02/04 2025
362
Those who follow the AI field are well aware that the hottest AI large model globally is DeepSeek. This small Hangzhou-based company, using less than one-tenth of the cost of OpenAI and a fraction of GPU chips, along with purely Chinese talent, has trained a large model in a short period of time that rivals OpenAI's.
On New Year's Eve, DeepSeek released another new model, with text-to-image capabilities superior to OpenAI's, momentarily shocking the world.
Many claim that this company has burst the US AI bubble, particularly the NVIDIA AI chip bubble.
It's crucial to understand that previously, developing an AI large model required stacking immense computing power, involving tens of thousands, even hundreds of thousands of NVIDIA graphics cards. There was a consensus that while AI chips didn't guarantee success, their absence certainly led to failure.

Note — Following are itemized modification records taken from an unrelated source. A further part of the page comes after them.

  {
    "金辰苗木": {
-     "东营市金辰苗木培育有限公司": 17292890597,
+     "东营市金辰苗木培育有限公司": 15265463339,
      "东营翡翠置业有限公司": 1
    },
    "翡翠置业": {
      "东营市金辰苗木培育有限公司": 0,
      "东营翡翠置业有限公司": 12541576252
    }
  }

Some assert that DeepSeek has revealed that we don't actually need to buy so many NVIDIA chips, implying that NVIDIA deceived everyone and that no one will buy their AI chips in the future.

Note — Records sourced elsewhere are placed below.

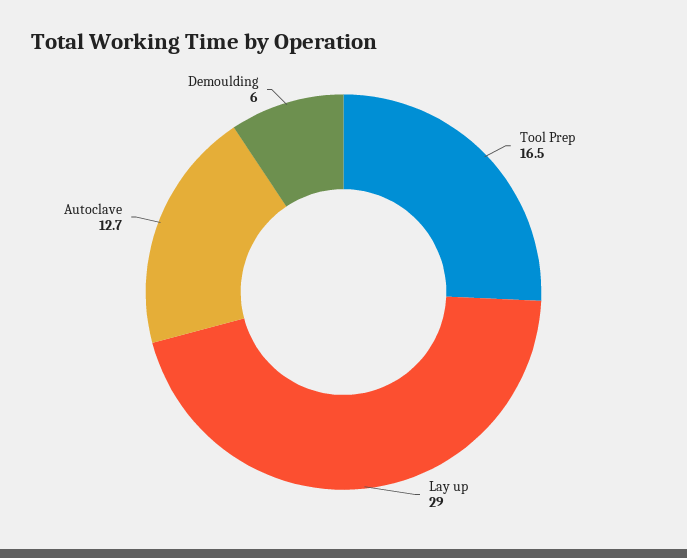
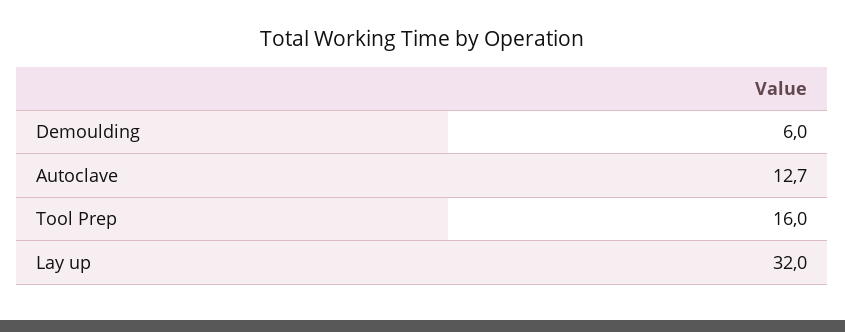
  {
-   "Tool Prep": 16.5,
+   "Tool Prep": 16,
-   "Lay up": 29,
+   "Lay up": 32,
    "Autoclave": 12.7,
    "Demoulding": 6
  }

In my view, such thinking is misguided.
DeepSeek's AI large model differs from OpenAI's in that it focuses all its efforts on a very specific point, abandoning many subsequent elements such as multimodality.
DeepSeek is more about exploring a direction, so it doesn't require as many cards in the early stages. During exploration, the effect of 100,000 cards might be similar to that of 10,000 cards.
However, once the direction is explored, the application scenario is determined, and large-scale deployment begins, computing power must be stacked.
Thus, for enterprises with mature technology and a clear direction, they will undoubtedly continue to use advanced GPUs and purchase a significant number of AI chips. This is inevitable.
DeepSeek's emergence simply shows that AI large models can be refined and researched precisely to a certain point for breakthroughs. In the early stages, companies might reduce investment in AI chips, but this won't change in the long run.
Therefore, NVIDIA's AI chips will continue to sell well for the foreseeable future.
Regarding the notion that domestic AI chips have an opportunity because powerful AI chips aren't necessary for products like DeepSeek, and that no one will buy NVIDIA anymore, this viewpoint is partially correct.
In the early stages, domestic AI chips can indeed serve as a substitute. However, when it comes to comprehensive computing power stacking, advanced AI chips will have a significant advantage. Hence, domestic AI chips still need to step up their game and cannot assume that the era has been overturned solely due to DeepSeek's emergence.